Between January 2008 and March 2012, the Federal Deposit Insurance Corp. (FDIC) took over a staggering 427 banks. In the preceding five-year period, the agency shuttered only 10. The rate of bank failures dramatically peaked in 2010, and has been dropping off in each subsequent year. But the financial sector isn’t resting easy during this slow recovery. According to a new report issued by Cornerstone Research, 2013 has seen a precipitous increase in FDIC litigation against the directors and officers of failed financial institutions, even as new bank closures slow down and mortgage lending recovers. At press time, the agency had filed 19 suits in 2013 and was on pace to file 39 such lawsuits by year’s end, the greatest number in a single year since the financial crisis began.

Beyond a mere increase in the number of financial institutions targeted for litigation, there also has been a marked change in the FDIC’s approach to such cases. Emboldened by the $169 million verdict in the FDIC’s favor in litigation against three former officers of failed California bank IndyMac in December 2012, the agency is taking an aggressive position, going after the personal assets of directors and officers, and filing more lawsuits rather than settling claims.

“The fact that all FDIC settlements are made public puts pressure on the FDIC to maintain a hard stance,” says Catherine Galley, a senior vice president of Cornerstone Research and one of the report’s authors. “And the IndyMac success allows them to be a lot more aggressive because people have seen that [the] FDIC can be successful at trial.”

Time Flies

When a federally insured bank fails, the FDIC covers customers’ losses and steps into the shoes of the bank as a receiver. As the receiver, the FDIC’s goal is to salvage as much of the lost assets as possible for the federal insurance fund, typically by looking for the decision makers within the institution that can be held responsible for its insolvency.

The vast majority of the cases filed since the 2010 crisis began allege that the directors and officers were negligent and breached their fiduciary duties to the organization by failing to ensure sound lending practices. More rarely, the cases allege fraud or self-dealing on the part of the officers.

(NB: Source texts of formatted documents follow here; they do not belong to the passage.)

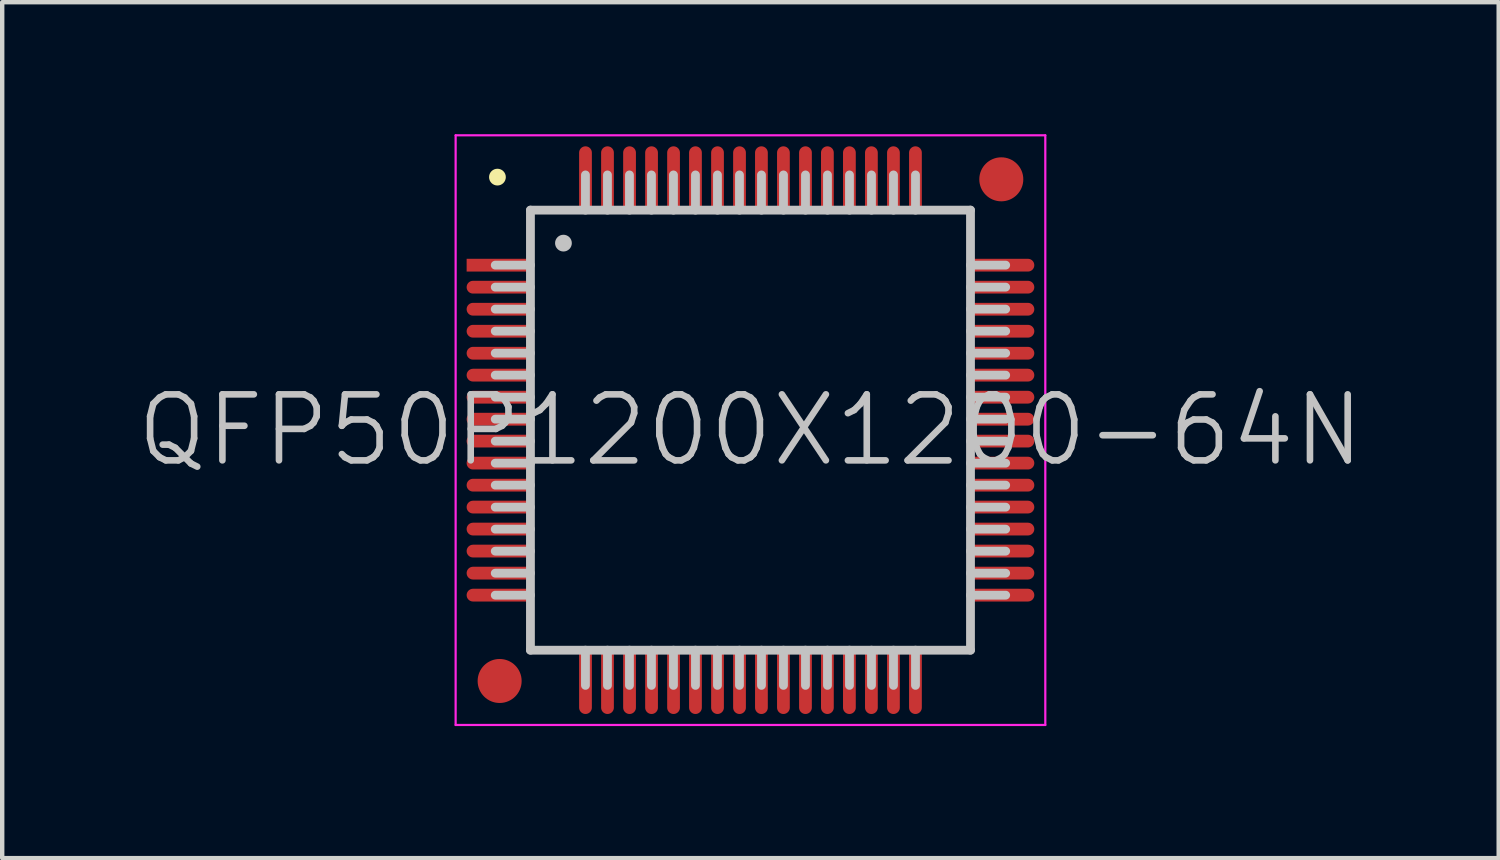
<source format=kicad_pcb>
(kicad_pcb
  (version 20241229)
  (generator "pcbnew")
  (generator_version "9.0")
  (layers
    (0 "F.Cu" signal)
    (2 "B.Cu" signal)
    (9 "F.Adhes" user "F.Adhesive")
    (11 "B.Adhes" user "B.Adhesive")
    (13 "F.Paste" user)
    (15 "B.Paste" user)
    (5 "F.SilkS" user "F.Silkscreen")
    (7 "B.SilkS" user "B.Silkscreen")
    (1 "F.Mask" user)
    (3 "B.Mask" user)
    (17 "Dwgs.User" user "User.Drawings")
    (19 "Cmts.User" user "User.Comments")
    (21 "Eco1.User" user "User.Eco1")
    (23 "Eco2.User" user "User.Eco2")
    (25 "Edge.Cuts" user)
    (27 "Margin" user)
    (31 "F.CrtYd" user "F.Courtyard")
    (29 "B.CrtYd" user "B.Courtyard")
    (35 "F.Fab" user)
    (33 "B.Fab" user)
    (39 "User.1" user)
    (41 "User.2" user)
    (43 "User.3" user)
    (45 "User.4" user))
  (footprint "QFP50P1200X1200-64N"
    (layer "F.Cu")
    (at 14.004 6.725)
    (property "Reference" "QFP50P1200X1200-64N" (at 0 0 0) (layer "Dwgs.User") (effects (font (size 1.5 1.5) (thickness 0.15))))
    (attr smd)
    (fp_line (start -5.75 -5.75) (end -5.75 -5.75) (stroke (width 0.381) (type solid)) (layer "F.SilkS"))
    (fp_line (start -5 -5) (end -5 5) (stroke (width 0.2) (type solid)) (layer "Dwgs.User"))
    (fp_line (start -5 -5) (end 5 -5) (stroke (width 0.2) (type solid)) (layer "Dwgs.User"))
    (fp_line (start -5 -3.75) (end -5.8 -3.75) (stroke (width 0.2) (type solid)) (layer "Dwgs.User"))
    (fp_line (start -5 -3.25) (end -5.8 -3.25) (stroke (width 0.2) (type solid)) (layer "Dwgs.User"))
    (fp_line (start -5 -2.75) (end -5.8 -2.75) (stroke (width 0.2) (type solid)) (layer "Dwgs.User"))
    (fp_line (start -5 -2.25) (end -5.8 -2.25) (stroke (width 0.2) (type solid)) (layer "Dwgs.User"))
    (fp_line (start -5 -1.75) (end -5.8 -1.75) (stroke (width 0.2) (type solid)) (layer "Dwgs.User"))
    (fp_line (start -5 -1.25) (end -5.8 -1.25) (stroke (width 0.2) (type solid)) (layer "Dwgs.User"))
    (fp_line (start -5 -0.75) (end -5.8 -0.75) (stroke (width 0.2) (type solid)) (layer "Dwgs.User"))
    (fp_line (start -5 -0.25) (end -5.8 -0.25) (stroke (width 0.2) (type solid)) (layer "Dwgs.User"))
    (fp_line (start -5 0.25) (end -5.8 0.25) (stroke (width 0.2) (type solid)) (layer "Dwgs.User"))
    (fp_line (start -5 0.75) (end -5.8 0.75) (stroke (width 0.2) (type solid)) (layer "Dwgs.User"))
    (fp_line (start -5 1.25) (end -5.8 1.25) (stroke (width 0.2) (type solid)) (layer "Dwgs.User"))
    (fp_line (start -5 1.75) (end -5.8 1.75) (stroke (width 0.2) (type solid)) (layer "Dwgs.User"))
    (fp_line (start -5 2.25) (end -5.8 2.25) (stroke (width 0.2) (type solid)) (layer "Dwgs.User"))
    (fp_line (start -5 2.75) (end -5.8 2.75) (stroke (width 0.2) (type solid)) (layer "Dwgs.User"))
    (fp_line (start -5 3.25) (end -5.8 3.25) (stroke (width 0.2) (type solid)) (layer "Dwgs.User"))
    (fp_line (start -5 3.75) (end -5.8 3.75) (stroke (width 0.2) (type solid)) (layer "Dwgs.User"))
    (fp_line (start -5 5) (end 5 5) (stroke (width 0.2) (type solid)) (layer "Dwgs.User"))
    (fp_line (start -4.25 -4.25) (end -4.25 -4.25) (stroke (width 0.381) (type solid)) (layer "Dwgs.User"))
    (fp_line (start -3.75 -5) (end -3.75 -5.8) (stroke (width 0.2) (type solid)) (layer "Dwgs.User"))
    (fp_line (start -3.75 5.8) (end -3.75 5) (stroke (width 0.2) (type solid)) (layer "Dwgs.User"))
    (fp_line (start -3.25 -5) (end -3.25 -5.8) (stroke (width 0.2) (type solid)) (layer "Dwgs.User"))
    (fp_line (start -3.25 5.8) (end -3.25 5) (stroke (width 0.2) (type solid)) (layer "Dwgs.User"))
    (fp_line (start -2.75 -5) (end -2.75 -5.8) (stroke (width 0.2) (type solid)) (layer "Dwgs.User"))
    (fp_line (start -2.75 5.8) (end -2.75 5) (stroke (width 0.2) (type solid)) (layer "Dwgs.User"))
    (fp_line (start -2.25 -5) (end -2.25 -5.8) (stroke (width 0.2) (type solid)) (layer "Dwgs.User"))
    (fp_line (start -2.25 5.8) (end -2.25 5) (stroke (width 0.2) (type solid)) (layer "Dwgs.User"))
    (fp_line (start -1.75 -5) (end -1.75 -5.8) (stroke (width 0.2) (type solid)) (layer "Dwgs.User"))
    (fp_line (start -1.75 5.8) (end -1.75 5) (stroke (width 0.2) (type solid)) (layer "Dwgs.User"))
    (fp_line (start -1.25 -5) (end -1.25 -5.8) (stroke (width 0.2) (type solid)) (layer "Dwgs.User"))
    (fp_line (start -1.25 5.8) (end -1.25 5) (stroke (width 0.2) (type solid)) (layer "Dwgs.User"))
    (fp_line (start -0.75 -5) (end -0.75 -5.8) (stroke (width 0.2) (type solid)) (layer "Dwgs.User"))
    (fp_line (start -0.75 5.8) (end -0.75 5) (stroke (width 0.2) (type solid)) (layer "Dwgs.User"))
    (fp_line (start -0.25 -5) (end -0.25 -5.8) (stroke (width 0.2) (type solid)) (layer "Dwgs.User"))
    (fp_line (start -0.25 5.8) (end -0.25 5) (stroke (width 0.2) (type solid)) (layer "Dwgs.User"))
    (fp_line (start 0.25 -5) (end 0.25 -5.8) (stroke (width 0.2) (type solid)) (layer "Dwgs.User"))
    (fp_line (start 0.25 5.8) (end 0.25 5) (stroke (width 0.2) (type solid)) (layer "Dwgs.User"))
    (fp_line (start 0.75 -5) (end 0.75 -5.8) (stroke (width 0.2) (type solid)) (layer "Dwgs.User"))
    (fp_line (start 0.75 5.8) (end 0.75 5) (stroke (width 0.2) (type solid)) (layer "Dwgs.User"))
    (fp_line (start 1.25 -5) (end 1.25 -5.8) (stroke (width 0.2) (type solid)) (layer "Dwgs.User"))
    (fp_line (start 1.25 5.8) (end 1.25 5) (stroke (width 0.2) (type solid)) (layer "Dwgs.User"))
    (fp_line (start 1.75 -5) (end 1.75 -5.8) (stroke (width 0.2) (type solid)) (layer "Dwgs.User"))
    (fp_line (start 1.75 5.8) (end 1.75 5) (stroke (width 0.2) (type solid)) (layer "Dwgs.User"))
    (fp_line (start 2.25 -5) (end 2.25 -5.8) (stroke (width 0.2) (type solid)) (layer "Dwgs.User"))
    (fp_line (start 2.25 5.8) (end 2.25 5) (stroke (width 0.2) (type solid)) (layer "Dwgs.User"))
    (fp_line (start 2.75 -5) (end 2.75 -5.8) (stroke (width 0.2) (type solid)) (layer "Dwgs.User"))
    (fp_line (start 2.75 5.8) (end 2.75 5) (stroke (width 0.2) (type solid)) (layer "Dwgs.User"))
    (fp_line (start 3.25 -5) (end 3.25 -5.8) (stroke (width 0.2) (type solid)) (layer "Dwgs.User"))
    (fp_line (start 3.25 5.8) (end 3.25 5) (stroke (width 0.2) (type solid)) (layer "Dwgs.User"))
    (fp_line (start 3.75 -5) (end 3.75 -5.8) (stroke (width 0.2) (type solid)) (layer "Dwgs.User"))
    (fp_line (start 3.75 5.8) (end 3.75 5) (stroke (width 0.2) (type solid)) (layer "Dwgs.User"))
    (fp_line (start 5 -5) (end 5 5) (stroke (width 0.2) (type solid)) (layer "Dwgs.User"))
    (fp_line (start 5.8 -3.75) (end 5 -3.75) (stroke (width 0.2) (type solid)) (layer "Dwgs.User"))
    (fp_line (start 5.8 -3.25) (end 5 -3.25) (stroke (width 0.2) (type solid)) (layer "Dwgs.User"))
    (fp_line (start 5.8 -2.75) (end 5 -2.75) (stroke (width 0.2) (type solid)) (layer "Dwgs.User"))
    (fp_line (start 5.8 -2.25) (end 5 -2.25) (stroke (width 0.2) (type solid)) (layer "Dwgs.User"))
    (fp_line (start 5.8 -1.75) (end 5 -1.75) (stroke (width 0.2) (type solid)) (layer "Dwgs.User"))
    (fp_line (start 5.8 -1.25) (end 5 -1.25) (stroke (width 0.2) (type solid)) (layer "Dwgs.User"))
    (fp_line (start 5.8 -0.75) (end 5 -0.75) (stroke (width 0.2) (type solid)) (layer "Dwgs.User"))
    (fp_line (start 5.8 -0.25) (end 5 -0.25) (stroke (width 0.2) (type solid)) (layer "Dwgs.User"))
    (fp_line (start 5.8 0.25) (end 5 0.25) (stroke (width 0.2) (type solid)) (layer "Dwgs.User"))
    (fp_line (start 5.8 0.75) (end 5 0.75) (stroke (width 0.2) (type solid)) (layer "Dwgs.User"))
    (fp_line (start 5.8 1.25) (end 5 1.25) (stroke (width 0.2) (type solid)) (layer "Dwgs.User"))
    (fp_line (start 5.8 1.75) (end 5 1.75) (stroke (width 0.2) (type solid)) (layer "Dwgs.User"))
    (fp_line (start 5.8 2.25) (end 5 2.25) (stroke (width 0.2) (type solid)) (layer "Dwgs.User"))
    (fp_line (start 5.8 2.75) (end 5 2.75) (stroke (width 0.2) (type solid)) (layer "Dwgs.User"))
    (fp_line (start 5.8 3.25) (end 5 3.25) (stroke (width 0.2) (type solid)) (layer "Dwgs.User"))
    (fp_line (start 5.8 3.75) (end 5 3.75) (stroke (width 0.2) (type solid)) (layer "Dwgs.User"))
    (fp_line (start -6.7 -6.7) (end -6.7 6.7) (stroke (width 0.05) (type solid)) (layer "F.CrtYd"))
    (fp_line (start -6.7 -6.7) (end 6.7 -6.7) (stroke (width 0.05) (type solid)) (layer "F.CrtYd"))
    (fp_line (start -6.7 6.7) (end 6.7 6.7) (stroke (width 0.05) (type solid)) (layer "F.CrtYd"))
    (fp_line (start 6.7 -6.7) (end 6.7 6.7) (stroke (width 0.05) (type solid)) (layer "F.CrtYd"))
    (pad "" smd circle (at -5.7 5.7) (size 1 1) (layers "F.Cu" "F.Mask"))
    (pad "" smd circle (at 5.7 -5.7) (size 1 1) (layers "F.Cu" "F.Mask"))
    (pad "1" smd rect (at -5.7 -3.749 90) (size 0.29 1.5) (layers "F.Cu" "F.Mask" "F.Paste"))
    (pad "2" smd oval (at -5.7 -3.249 90) (size 0.29 1.5) (layers "F.Cu" "F.Mask" "F.Paste"))
    (pad "3" smd oval (at -5.7 -2.748 90) (size 0.29 1.5) (layers "F.Cu" "F.Mask" "F.Paste"))
    (pad "4" smd oval (at -5.7 -2.248 90) (size 0.29 1.5) (layers "F.Cu" "F.Mask" "F.Paste"))
    (pad "5" smd oval (at -5.7 -1.748 90) (size 0.29 1.5) (layers "F.Cu" "F.Mask" "F.Paste"))
    (pad "6" smd oval (at -5.7 -1.25 90) (size 0.29 1.5) (layers "F.Cu" "F.Mask" "F.Paste"))
    (pad "7" smd oval (at -5.7 -0.749 90) (size 0.29 1.5) (layers "F.Cu" "F.Mask" "F.Paste"))
    (pad "8" smd oval (at -5.7 -0.249 90) (size 0.29 1.5) (layers "F.Cu" "F.Mask" "F.Paste"))
    (pad "9" smd oval (at -5.7 0.249 90) (size 0.29 1.5) (layers "F.Cu" "F.Mask" "F.Paste"))
    (pad "10" smd oval (at -5.7 0.749 90) (size 0.29 1.5) (layers "F.Cu" "F.Mask" "F.Paste"))
    (pad "11" smd oval (at -5.7 1.25 90) (size 0.29 1.5) (layers "F.Cu" "F.Mask" "F.Paste"))
    (pad "12" smd oval (at -5.7 1.748 90) (size 0.29 1.5) (layers "F.Cu" "F.Mask" "F.Paste"))
    (pad "13" smd oval (at -5.7 2.248 90) (size 0.29 1.5) (layers "F.Cu" "F.Mask" "F.Paste"))
    (pad "14" smd oval (at -5.7 2.748 90) (size 0.29 1.5) (layers "F.Cu" "F.Mask" "F.Paste"))
    (pad "15" smd oval (at -5.7 3.249 90) (size 0.29 1.5) (layers "F.Cu" "F.Mask" "F.Paste"))
    (pad "16" smd oval (at -5.7 3.749 90) (size 0.29 1.5) (layers "F.Cu" "F.Mask" "F.Paste"))
    (pad "17" smd oval (at -3.749 5.7 180) (size 0.29 1.5) (layers "F.Cu" "F.Mask" "F.Paste"))
    (pad "18" smd oval (at -3.249 5.7 180) (size 0.29 1.5) (layers "F.Cu" "F.Mask" "F.Paste"))
    (pad "19" smd oval (at -2.748 5.7 180) (size 0.29 1.5) (layers "F.Cu" "F.Mask" "F.Paste"))
    (pad "20" smd oval (at -2.248 5.7 180) (size 0.29 1.5) (layers "F.Cu" "F.Mask" "F.Paste"))
    (pad "21" smd oval (at -1.748 5.7 180) (size 0.29 1.5) (layers "F.Cu" "F.Mask" "F.Paste"))
    (pad "22" smd oval (at -1.25 5.7 180) (size 0.29 1.5) (layers "F.Cu" "F.Mask" "F.Paste"))
    (pad "23" smd oval (at -0.749 5.7 180) (size 0.29 1.5) (layers "F.Cu" "F.Mask" "F.Paste"))
    (pad "24" smd oval (at -0.249 5.7 180) (size 0.29 1.5) (layers "F.Cu" "F.Mask" "F.Paste"))
    (pad "25" smd oval (at 0.249 5.7 180) (size 0.29 1.5) (layers "F.Cu" "F.Mask" "F.Paste"))
    (pad "26" smd oval (at 0.749 5.7 180) (size 0.29 1.5) (layers "F.Cu" "F.Mask" "F.Paste"))
    (pad "27" smd oval (at 1.25 5.7 180) (size 0.29 1.5) (layers "F.Cu" "F.Mask" "F.Paste"))
    (pad "28" smd oval (at 1.748 5.7 180) (size 0.29 1.5) (layers "F.Cu" "F.Mask" "F.Paste"))
    (pad "29" smd oval (at 2.248 5.7 180) (size 0.29 1.5) (layers "F.Cu" "F.Mask" "F.Paste"))
    (pad "30" smd oval (at 2.748 5.7 180) (size 0.29 1.5) (layers "F.Cu" "F.Mask" "F.Paste"))
    (pad "31" smd oval (at 3.249 5.7 180) (size 0.29 1.5) (layers "F.Cu" "F.Mask" "F.Paste"))
    (pad "32" smd oval (at 3.749 5.7 180) (size 0.29 1.5) (layers "F.Cu" "F.Mask" "F.Paste"))
    (pad "33" smd oval (at 5.7 3.749 270) (size 0.29 1.5) (layers "F.Cu" "F.Mask" "F.Paste"))
    (pad "34" smd oval (at 5.7 3.249 270) (size 0.29 1.5) (layers "F.Cu" "F.Mask" "F.Paste"))
    (pad "35" smd oval (at 5.7 2.748 270) (size 0.29 1.5) (layers "F.Cu" "F.Mask" "F.Paste"))
    (pad "36" smd oval (at 5.7 2.248 270) (size 0.29 1.5) (layers "F.Cu" "F.Mask" "F.Paste"))
    (pad "37" smd oval (at 5.7 1.748 270) (size 0.29 1.5) (layers "F.Cu" "F.Mask" "F.Paste"))
    (pad "38" smd oval (at 5.7 1.25 270) (size 0.29 1.5) (layers "F.Cu" "F.Mask" "F.Paste"))
    (pad "39" smd oval (at 5.7 0.749 270) (size 0.29 1.5) (layers "F.Cu" "F.Mask" "F.Paste"))
    (pad "40" smd oval (at 5.7 0.249 270) (size 0.29 1.5) (layers "F.Cu" "F.Mask" "F.Paste"))
    (pad "41" smd oval (at 5.7 -0.249 270) (size 0.29 1.5) (layers "F.Cu" "F.Mask" "F.Paste"))
    (pad "42" smd oval (at 5.7 -0.749 270) (size 0.29 1.5) (layers "F.Cu" "F.Mask" "F.Paste"))
    (pad "43" smd oval (at 5.7 -1.25 270) (size 0.29 1.5) (layers "F.Cu" "F.Mask" "F.Paste"))
    (pad "44" smd oval (at 5.7 -1.748 270) (size 0.29 1.5) (layers "F.Cu" "F.Mask" "F.Paste"))
    (pad "45" smd oval (at 5.7 -2.248 270) (size 0.29 1.5) (layers "F.Cu" "F.Mask" "F.Paste"))
    (pad "46" smd oval (at 5.7 -2.748 270) (size 0.29 1.5) (layers "F.Cu" "F.Mask" "F.Paste"))
    (pad "47" smd oval (at 5.7 -3.249 270) (size 0.29 1.5) (layers "F.Cu" "F.Mask" "F.Paste"))
    (pad "48" smd oval (at 5.7 -3.749 270) (size 0.29 1.5) (layers "F.Cu" "F.Mask" "F.Paste"))
    (pad "49" smd oval (at 3.749 -5.7) (size 0.29 1.5) (layers "F.Cu" "F.Mask" "F.Paste"))
    (pad "50" smd oval (at 3.249 -5.7) (size 0.29 1.5) (layers "F.Cu" "F.Mask" "F.Paste"))
    (pad "51" smd oval (at 2.748 -5.7) (size 0.29 1.5) (layers "F.Cu" "F.Mask" "F.Paste"))
    (pad "52" smd oval (at 2.248 -5.7) (size 0.29 1.5) (layers "F.Cu" "F.Mask" "F.Paste"))
    (pad "53" smd oval (at 1.748 -5.7) (size 0.29 1.5) (layers "F.Cu" "F.Mask" "F.Paste"))
    (pad "54" smd oval (at 1.25 -5.7) (size 0.29 1.5) (layers "F.Cu" "F.Mask" "F.Paste"))
    (pad "55" smd oval (at 0.749 -5.7) (size 0.29 1.5) (layers "F.Cu" "F.Mask" "F.Paste"))
    (pad "56" smd oval (at 0.249 -5.7) (size 0.29 1.5) (layers "F.Cu" "F.Mask" "F.Paste"))
    (pad "57" smd oval (at -0.249 -5.7) (size 0.29 1.5) (layers "F.Cu" "F.Mask" "F.Paste"))
    (pad "58" smd oval (at -0.749 -5.7) (size 0.29 1.5) (layers "F.Cu" "F.Mask" "F.Paste"))
    (pad "59" smd oval (at -1.25 -5.7) (size 0.29 1.5) (layers "F.Cu" "F.Mask" "F.Paste"))
    (pad "60" smd oval (at -1.748 -5.7) (size 0.29 1.5) (layers "F.Cu" "F.Mask" "F.Paste"))
    (pad "61" smd oval (at -2.248 -5.7) (size 0.29 1.5) (layers "F.Cu" "F.Mask" "F.Paste"))
    (pad "62" smd oval (at -2.748 -5.7) (size 0.29 1.5) (layers "F.Cu" "F.Mask" "F.Paste"))
    (pad "63" smd oval (at -3.249 -5.7) (size 0.29 1.5) (layers "F.Cu" "F.Mask" "F.Paste"))
    (pad "64" smd oval (at -3.749 -5.7) (size 0.29 1.5) (layers "F.Cu" "F.Mask" "F.Paste")))
  (gr_rect
    (start -3 -3)
    (end 31.007 16.45)
    (stroke (width 0.1) (type default))
    (fill no)
    (layer "Edge.Cuts")))
</source>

“Most of the cases follow the same pleading pattern, alleging negligent lending by directors and officers who were caught up in the frenzy of the time and in their eagerness to grow lost sight of the proper lending practices,” says Randy Lehner, a partner at Ulmer & Berne, who has represented the FDIC in several such cases.

According to the Cornerstone study, 417 former directors and officers have been named as defendants in FDIC suits since the financial crisis began. The most common executive targets of such suits were chief executive officers (named in 88 percent of cases), chief credit officers (named in 34 percent of cases) and chief loan officers (named in 18 percent of cases). The banks’ directors were defendants in 75 percent of cases.

The current onslaught of lawsuits corresponds with the 2010 peak in bank failures. Regulators work with the failed institutions to try to settle claims prior to filing suit. But there is typically a three-year statute of limitations on such claims. The FDIC has authorized litigation against the former leaders of approximately 100 failed banks, among 476 total failures since 2007. The deadline to file many of those suits is now approaching.

Matter of Perception

For the first few years of the financial crisis, FDIC settlements with directors and officers of failed banks were often kept confidential, fueling a public perception that the wrongdoers behind the housing crisis and financial sector meltdown were getting off the hook too easily. In response to that pressure, the FDIC began making all settlements public in 2013.

This has led the agency to take a hard line in settlement negotiations—both to send a message to other potential defendants and to show the public that it is being tough on corporate wrongdoers. The agency is frequently reaching beyond the limits of directors and officers’ insurance policies and going after personal assets of executives. According to Cornerstone’s report, 39 percent of settlements since 2010 required out-of-pocket payments by the directors and officers, often in conjunction with insurance payments. Often, the amounts paid by the individual executives are small as a component of the full value of the bank failure. For instance, in a settlement agreement executed in August 2012 regarding the 2009 failure of Illinois-based Bank of Lincolnwood, former executive James Hamilton agreed to pay $125,000. The full value of that bank failure was $81.4 million. But recovery of funds isn’t the only goal of these settlements.

“The symbolism is important, even if the figures are not significant,” says Kevin LaCroix, executive vice president of D&O insurance intermediary RT ProExec. “[The] FDIC is showing toughness for Congress and members of the banking public.”

Echoes of S&L

Many observers are looking to the regulatory aftermath of the savings and loan crisis of the late 1980s for clues as to how bank failures will ultimately be resolved. As is now occurring with bank failures, it took approximately three years for regulators to bring most of their suits against failed savings and loan institutions. Ultimately regulators prosecuted approximately 25 percent of the failed S&Ls, which indicates that more FDIC litigation over bank failures is still to come. 

“There are several parallels,” Galley says. “But these suits are a little less general than the claims made during the S&L crisis. During the S&L crisis, the trend was just allegations of general abandonment of underwriting standards. These are more refined, focused on specific, large loans that were made.”